Five Things to Do to Prepare for the End of School


In Nebraska, students can receive special-education services until age 21, but the process of planning for transition starts long before that. Here are five things to do to help you prepare for your child's transition to adulthood in Nebraska and make sure there's something waiting after school is done.

1. Start thinking about what your child will need to get ready for life after school. Helpful resources include "Transition to Adulthood Timeline: Specifically for Nebraskans" on the Answers4Families site, "Opening Doors: A Transition Guide" and "Setting Goals ... Achieving Results" from the Nebraska Department of Education, and "It's All About Choice: Service Options for Individuals with Intellectual or Developmental Disabilities" from the Ready-Set-Go site.

2. Expect transition planning to be a part of your child's IEP by his or her sixteenth birthday if not before. Your child should be involved in IEP meetings at this point if at all possible, even if it's a brief appearance to talk about work or post-high-school educational goals. Unlike many other states, Nebraska does not transfer rights to the student at the age of majority (19 in Nebraska), so you will continue to be a member of your child's IEP team and an important part of the process.

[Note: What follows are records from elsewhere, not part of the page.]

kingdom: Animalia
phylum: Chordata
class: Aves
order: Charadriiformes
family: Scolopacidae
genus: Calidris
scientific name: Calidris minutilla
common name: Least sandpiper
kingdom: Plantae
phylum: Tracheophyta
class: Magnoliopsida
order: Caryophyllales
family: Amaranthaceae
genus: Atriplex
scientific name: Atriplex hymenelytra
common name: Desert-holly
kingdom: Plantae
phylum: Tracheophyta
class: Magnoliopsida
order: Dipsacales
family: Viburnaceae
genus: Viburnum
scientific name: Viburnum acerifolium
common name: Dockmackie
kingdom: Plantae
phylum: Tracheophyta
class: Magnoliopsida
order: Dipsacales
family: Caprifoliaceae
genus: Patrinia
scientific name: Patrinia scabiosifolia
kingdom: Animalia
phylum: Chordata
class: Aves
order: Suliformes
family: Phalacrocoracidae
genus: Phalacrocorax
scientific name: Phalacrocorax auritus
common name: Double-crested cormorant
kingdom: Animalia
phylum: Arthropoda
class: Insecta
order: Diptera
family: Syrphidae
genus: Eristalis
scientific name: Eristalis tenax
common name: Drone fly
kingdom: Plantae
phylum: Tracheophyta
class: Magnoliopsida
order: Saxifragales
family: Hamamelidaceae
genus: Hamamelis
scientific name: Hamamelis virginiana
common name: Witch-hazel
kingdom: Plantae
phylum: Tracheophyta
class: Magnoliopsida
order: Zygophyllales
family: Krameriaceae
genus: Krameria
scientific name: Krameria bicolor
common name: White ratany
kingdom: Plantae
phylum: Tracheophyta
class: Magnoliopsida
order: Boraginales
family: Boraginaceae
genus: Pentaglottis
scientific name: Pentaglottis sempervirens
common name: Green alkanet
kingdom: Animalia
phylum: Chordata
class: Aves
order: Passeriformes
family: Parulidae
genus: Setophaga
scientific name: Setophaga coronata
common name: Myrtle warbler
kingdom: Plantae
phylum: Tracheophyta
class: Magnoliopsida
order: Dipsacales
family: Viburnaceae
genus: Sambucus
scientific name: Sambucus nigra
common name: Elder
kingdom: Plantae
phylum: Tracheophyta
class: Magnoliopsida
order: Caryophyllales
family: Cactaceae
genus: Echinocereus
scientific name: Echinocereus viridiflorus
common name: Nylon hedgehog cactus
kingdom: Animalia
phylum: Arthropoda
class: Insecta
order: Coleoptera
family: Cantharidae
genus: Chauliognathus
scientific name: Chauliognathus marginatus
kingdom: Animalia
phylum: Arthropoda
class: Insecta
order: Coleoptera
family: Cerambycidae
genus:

3. Work with your child's IEP team and the school's transition coordinator to determine whether your student should graduate with his or her age peers or stay in school additional years or all the way until eligibility ends at age 22. Be sure to ask what sorts of work programs are available, what your child would be doing in the classroom with those extra years, and what your child's options will be after leaving school.

4. Investigate state organizations that can help your child transition to work and independent living when school is over. These may include the Department of Health and Human Services, Nebraska Department of Education Vocational Rehabilitation, and the Nebraska Client Assistance Program.

5. Contact PTI Nebraska, a parent advocacy organization that offers support and services for families of children with special needs, for advice on helping your child through this transition. The Ready-Set-Go site also has a number of resources for students with intellectual and developmental disabilities and their parents to get you thinking constructively about your young person's future.